*Description of the task*.
Please retype the material beneath this task exactly, starting with its first line and finishing with the line containing "للمستثمر، بين أراضٍ كبيرة، وأراضٍ صغيرة أو".

━━━━━━━━━━━━━━━━━━━━

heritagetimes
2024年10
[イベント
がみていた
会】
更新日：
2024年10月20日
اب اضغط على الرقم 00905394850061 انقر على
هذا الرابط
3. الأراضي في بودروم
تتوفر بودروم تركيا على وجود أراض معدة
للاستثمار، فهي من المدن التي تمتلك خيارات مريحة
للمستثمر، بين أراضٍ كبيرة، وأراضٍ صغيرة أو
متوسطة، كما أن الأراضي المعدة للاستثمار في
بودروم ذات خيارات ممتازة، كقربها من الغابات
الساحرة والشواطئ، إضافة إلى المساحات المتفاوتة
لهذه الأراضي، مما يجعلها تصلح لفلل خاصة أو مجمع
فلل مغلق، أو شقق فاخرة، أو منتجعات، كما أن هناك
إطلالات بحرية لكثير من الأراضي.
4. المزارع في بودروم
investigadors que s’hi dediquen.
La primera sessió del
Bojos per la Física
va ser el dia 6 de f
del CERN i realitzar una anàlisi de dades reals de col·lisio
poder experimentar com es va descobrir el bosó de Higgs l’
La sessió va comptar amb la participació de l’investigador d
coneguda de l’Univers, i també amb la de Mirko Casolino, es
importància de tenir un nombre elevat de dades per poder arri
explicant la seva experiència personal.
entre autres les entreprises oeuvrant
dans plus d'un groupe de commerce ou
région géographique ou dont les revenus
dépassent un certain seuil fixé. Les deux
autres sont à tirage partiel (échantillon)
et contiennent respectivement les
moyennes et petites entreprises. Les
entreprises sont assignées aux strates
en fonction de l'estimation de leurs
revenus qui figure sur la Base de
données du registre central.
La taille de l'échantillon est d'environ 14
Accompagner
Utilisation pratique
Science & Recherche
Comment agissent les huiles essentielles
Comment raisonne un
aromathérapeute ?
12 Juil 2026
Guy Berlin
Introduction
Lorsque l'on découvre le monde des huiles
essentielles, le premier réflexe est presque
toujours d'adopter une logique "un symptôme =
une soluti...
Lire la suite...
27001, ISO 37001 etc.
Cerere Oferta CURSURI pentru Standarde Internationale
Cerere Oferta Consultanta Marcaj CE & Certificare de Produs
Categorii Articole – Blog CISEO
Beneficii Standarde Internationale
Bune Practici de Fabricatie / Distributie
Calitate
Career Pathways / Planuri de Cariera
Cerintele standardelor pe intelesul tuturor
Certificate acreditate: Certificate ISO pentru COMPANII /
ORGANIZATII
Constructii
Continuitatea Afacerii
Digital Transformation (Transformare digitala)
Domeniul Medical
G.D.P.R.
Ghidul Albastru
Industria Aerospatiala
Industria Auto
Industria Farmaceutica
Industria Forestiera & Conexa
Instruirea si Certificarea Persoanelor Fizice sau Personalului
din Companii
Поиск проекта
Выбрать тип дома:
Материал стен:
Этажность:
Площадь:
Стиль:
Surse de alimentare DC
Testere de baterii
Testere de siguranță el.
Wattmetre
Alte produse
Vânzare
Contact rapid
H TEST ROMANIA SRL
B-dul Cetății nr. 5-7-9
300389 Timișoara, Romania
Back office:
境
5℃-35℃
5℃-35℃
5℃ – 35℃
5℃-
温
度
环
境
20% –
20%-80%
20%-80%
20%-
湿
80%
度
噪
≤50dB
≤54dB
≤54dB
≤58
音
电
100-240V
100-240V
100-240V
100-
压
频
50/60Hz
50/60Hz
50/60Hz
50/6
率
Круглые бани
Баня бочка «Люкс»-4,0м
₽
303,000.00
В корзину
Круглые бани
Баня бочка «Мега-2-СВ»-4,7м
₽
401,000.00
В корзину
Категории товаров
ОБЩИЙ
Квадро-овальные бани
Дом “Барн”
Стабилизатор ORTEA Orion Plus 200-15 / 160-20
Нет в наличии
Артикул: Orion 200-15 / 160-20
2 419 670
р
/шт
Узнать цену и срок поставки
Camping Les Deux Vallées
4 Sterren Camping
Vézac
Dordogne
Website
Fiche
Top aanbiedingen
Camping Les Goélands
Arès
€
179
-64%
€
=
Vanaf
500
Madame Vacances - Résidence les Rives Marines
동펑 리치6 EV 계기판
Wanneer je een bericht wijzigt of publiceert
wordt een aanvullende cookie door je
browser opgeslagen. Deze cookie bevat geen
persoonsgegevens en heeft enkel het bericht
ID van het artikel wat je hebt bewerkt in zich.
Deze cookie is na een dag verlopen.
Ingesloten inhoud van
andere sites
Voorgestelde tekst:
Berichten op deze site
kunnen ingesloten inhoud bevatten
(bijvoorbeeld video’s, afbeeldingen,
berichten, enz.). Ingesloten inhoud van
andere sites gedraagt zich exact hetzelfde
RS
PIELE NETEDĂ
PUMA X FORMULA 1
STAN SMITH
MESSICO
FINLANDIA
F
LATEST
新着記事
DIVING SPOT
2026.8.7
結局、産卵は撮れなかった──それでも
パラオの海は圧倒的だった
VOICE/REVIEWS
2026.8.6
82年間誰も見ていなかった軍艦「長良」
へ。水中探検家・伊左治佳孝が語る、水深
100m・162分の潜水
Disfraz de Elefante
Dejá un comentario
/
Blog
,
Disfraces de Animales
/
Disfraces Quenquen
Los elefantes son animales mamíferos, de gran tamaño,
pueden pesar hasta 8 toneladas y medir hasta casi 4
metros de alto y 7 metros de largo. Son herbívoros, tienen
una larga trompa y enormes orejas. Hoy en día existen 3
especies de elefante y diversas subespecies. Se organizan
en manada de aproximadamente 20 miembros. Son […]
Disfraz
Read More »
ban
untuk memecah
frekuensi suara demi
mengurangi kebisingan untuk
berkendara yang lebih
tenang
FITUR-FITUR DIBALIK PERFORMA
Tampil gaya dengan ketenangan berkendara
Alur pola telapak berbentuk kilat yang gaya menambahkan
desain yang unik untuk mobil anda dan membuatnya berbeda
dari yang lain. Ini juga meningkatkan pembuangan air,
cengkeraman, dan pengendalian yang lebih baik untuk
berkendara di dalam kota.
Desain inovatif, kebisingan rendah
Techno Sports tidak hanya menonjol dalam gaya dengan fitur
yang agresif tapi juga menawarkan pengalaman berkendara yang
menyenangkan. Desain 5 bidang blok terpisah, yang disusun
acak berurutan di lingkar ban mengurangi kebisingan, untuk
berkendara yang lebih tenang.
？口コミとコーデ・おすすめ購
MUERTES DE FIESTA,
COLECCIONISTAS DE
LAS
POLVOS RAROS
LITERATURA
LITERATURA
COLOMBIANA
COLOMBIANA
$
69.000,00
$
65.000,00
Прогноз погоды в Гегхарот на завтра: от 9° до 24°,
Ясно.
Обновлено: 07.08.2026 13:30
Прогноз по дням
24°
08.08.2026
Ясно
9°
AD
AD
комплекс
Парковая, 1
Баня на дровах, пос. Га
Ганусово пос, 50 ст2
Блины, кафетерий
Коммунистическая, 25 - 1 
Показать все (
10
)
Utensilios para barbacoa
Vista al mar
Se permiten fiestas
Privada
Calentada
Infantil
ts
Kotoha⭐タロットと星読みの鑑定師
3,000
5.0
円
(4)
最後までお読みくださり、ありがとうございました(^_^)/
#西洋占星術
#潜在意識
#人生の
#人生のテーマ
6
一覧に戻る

━━━━━━━━━━━━━━━━━━━━

*Answer space*.
heritagetimes
2024年10
[イベント
がみていた
会】
更新日：
2024年10月20日
اب اضغط على الرقم 00905394850061 انقر على
هذا الرابط
3. الأراضي في بودروم
تتوفر بودروم تركيا على وجود أراض معدة
للاستثمار، فهي من المدن التي تمتلك خيارات مريحة
للمستثمر، بين أراضٍ كبيرة، وأراضٍ صغيرة أو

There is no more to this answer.